The exercise
Update the data below by replacing "not visible" with "out of view" wherever it appears, and leave everything else unchanged.

-- -- --

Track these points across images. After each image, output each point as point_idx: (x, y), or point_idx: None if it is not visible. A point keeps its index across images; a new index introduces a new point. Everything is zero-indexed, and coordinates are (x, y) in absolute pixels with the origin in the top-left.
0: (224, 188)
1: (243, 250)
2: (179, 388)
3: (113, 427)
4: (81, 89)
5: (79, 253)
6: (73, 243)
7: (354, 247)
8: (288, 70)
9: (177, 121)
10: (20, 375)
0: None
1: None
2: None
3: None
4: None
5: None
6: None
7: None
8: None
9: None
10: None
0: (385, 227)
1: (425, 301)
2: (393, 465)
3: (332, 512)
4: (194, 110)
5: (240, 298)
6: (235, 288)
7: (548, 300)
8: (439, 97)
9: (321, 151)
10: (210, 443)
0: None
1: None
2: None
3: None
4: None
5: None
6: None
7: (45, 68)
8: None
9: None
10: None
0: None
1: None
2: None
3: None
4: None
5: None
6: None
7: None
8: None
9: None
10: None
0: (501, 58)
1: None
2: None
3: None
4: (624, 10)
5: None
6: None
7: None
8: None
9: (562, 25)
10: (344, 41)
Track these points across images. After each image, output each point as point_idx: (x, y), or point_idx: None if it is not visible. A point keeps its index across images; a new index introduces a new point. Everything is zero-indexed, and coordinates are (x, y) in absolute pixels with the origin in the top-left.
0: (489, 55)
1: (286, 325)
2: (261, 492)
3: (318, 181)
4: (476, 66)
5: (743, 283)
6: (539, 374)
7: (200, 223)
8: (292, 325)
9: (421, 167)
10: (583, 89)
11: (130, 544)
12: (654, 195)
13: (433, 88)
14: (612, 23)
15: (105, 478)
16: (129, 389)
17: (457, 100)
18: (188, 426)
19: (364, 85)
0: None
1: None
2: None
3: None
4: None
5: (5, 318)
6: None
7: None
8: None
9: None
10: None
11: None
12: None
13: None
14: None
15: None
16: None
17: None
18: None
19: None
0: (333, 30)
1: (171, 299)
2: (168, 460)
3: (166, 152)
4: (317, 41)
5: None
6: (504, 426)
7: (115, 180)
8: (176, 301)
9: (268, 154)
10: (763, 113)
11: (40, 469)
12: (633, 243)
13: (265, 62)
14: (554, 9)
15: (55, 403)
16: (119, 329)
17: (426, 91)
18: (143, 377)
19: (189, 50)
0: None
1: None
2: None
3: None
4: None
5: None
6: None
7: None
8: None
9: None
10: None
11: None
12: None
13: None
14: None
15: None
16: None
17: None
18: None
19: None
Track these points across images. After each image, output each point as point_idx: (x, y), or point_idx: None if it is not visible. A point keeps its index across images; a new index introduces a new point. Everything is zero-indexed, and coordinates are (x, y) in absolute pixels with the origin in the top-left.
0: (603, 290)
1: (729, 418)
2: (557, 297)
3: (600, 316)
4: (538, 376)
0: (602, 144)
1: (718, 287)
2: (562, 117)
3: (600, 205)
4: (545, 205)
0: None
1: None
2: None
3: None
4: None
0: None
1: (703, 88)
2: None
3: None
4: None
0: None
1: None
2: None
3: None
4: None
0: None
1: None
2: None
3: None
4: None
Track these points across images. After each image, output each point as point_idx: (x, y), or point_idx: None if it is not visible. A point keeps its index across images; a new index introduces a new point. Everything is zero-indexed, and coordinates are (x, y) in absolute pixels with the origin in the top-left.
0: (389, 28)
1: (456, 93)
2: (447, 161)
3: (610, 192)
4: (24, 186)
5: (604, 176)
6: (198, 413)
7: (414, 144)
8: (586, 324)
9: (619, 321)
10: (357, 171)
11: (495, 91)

-- -- --

Final result
Track these points across images. After each image, output each point as point_idx: (x, y), or point_idx: None if it is out of view. A point keeps its index across images; a new index introduces a new point. Everything is zero-indexed, and coordinates are (x, y) in absolute pixels with the origin in the top-left.
0: (224, 188)
1: (243, 250)
2: (179, 388)
3: (113, 427)
4: (81, 89)
5: (79, 253)
6: (73, 243)
7: (354, 247)
8: (288, 70)
9: (177, 121)
10: (20, 375)
0: None
1: None
2: None
3: None
4: None
5: None
6: None
7: None
8: None
9: None
10: None
0: (385, 227)
1: (425, 301)
2: (393, 465)
3: (332, 512)
4: (194, 110)
5: (240, 298)
6: (235, 288)
7: (548, 300)
8: (439, 97)
9: (321, 151)
10: (210, 443)
0: None
1: None
2: None
3: None
4: None
5: None
6: None
7: (45, 68)
8: None
9: None
10: None
0: None
1: None
2: None
3: None
4: None
5: None
6: None
7: None
8: None
9: None
10: None
0: (501, 58)
1: None
2: None
3: None
4: (624, 10)
5: None
6: None
7: None
8: None
9: (562, 25)
10: (344, 41)
Track these points across images. After each image, output each point as point_idx: (x, y), or point_idx: None if it is out of view. A point keeps its index across images; a new index introduces a new point. Everything is zero-indexed, and coordinates are (x, y) in absolute pixels with the origin in the top-left.
0: (489, 55)
1: (286, 325)
2: (261, 492)
3: (318, 181)
4: (476, 66)
5: (743, 283)
6: (539, 374)
7: (200, 223)
8: (292, 325)
9: (421, 167)
10: (583, 89)
11: (130, 544)
12: (654, 195)
13: (433, 88)
14: (612, 23)
15: (105, 478)
16: (129, 389)
17: (457, 100)
18: (188, 426)
19: (364, 85)
0: None
1: None
2: None
3: None
4: None
5: (5, 318)
6: None
7: None
8: None
9: None
10: None
11: None
12: None
13: None
14: None
15: None
16: None
17: None
18: None
19: None
0: (333, 30)
1: (171, 299)
2: (168, 460)
3: (166, 152)
4: (317, 41)
5: None
6: (504, 426)
7: (115, 180)
8: (176, 301)
9: (268, 154)
10: (763, 113)
11: (40, 469)
12: (633, 243)
13: (265, 62)
14: (554, 9)
15: (55, 403)
16: (119, 329)
17: (426, 91)
18: (143, 377)
19: (189, 50)
0: None
1: None
2: None
3: None
4: None
5: None
6: None
7: None
8: None
9: None
10: None
11: None
12: None
13: None
14: None
15: None
16: None
17: None
18: None
19: None
Track these points across images. After each image, output each point as point_idx: (x, y), or point_idx: None if it is out of view. A point keeps its index across images; a new index introduces a new point. Everything is zero-indexed, and coordinates are (x, y) in absolute pixels with the origin in the top-left.
0: (603, 290)
1: (729, 418)
2: (557, 297)
3: (600, 316)
4: (538, 376)
0: (602, 144)
1: (718, 287)
2: (562, 117)
3: (600, 205)
4: (545, 205)
0: None
1: None
2: None
3: None
4: None
0: None
1: (703, 88)
2: None
3: None
4: None
0: None
1: None
2: None
3: None
4: None
0: None
1: None
2: None
3: None
4: None
Track these points across images. After each image, output each point as point_idx: (x, y), or point_idx: None if it is out of view. A point keeps its index across images; a new index introduces a new point. Everything is zero-indexed, and coordinates are (x, y) in absolute pixels with the origin in the top-left.
0: (389, 28)
1: (456, 93)
2: (447, 161)
3: (610, 192)
4: (24, 186)
5: (604, 176)
6: (198, 413)
7: (414, 144)
8: (586, 324)
9: (619, 321)
10: (357, 171)
11: (495, 91)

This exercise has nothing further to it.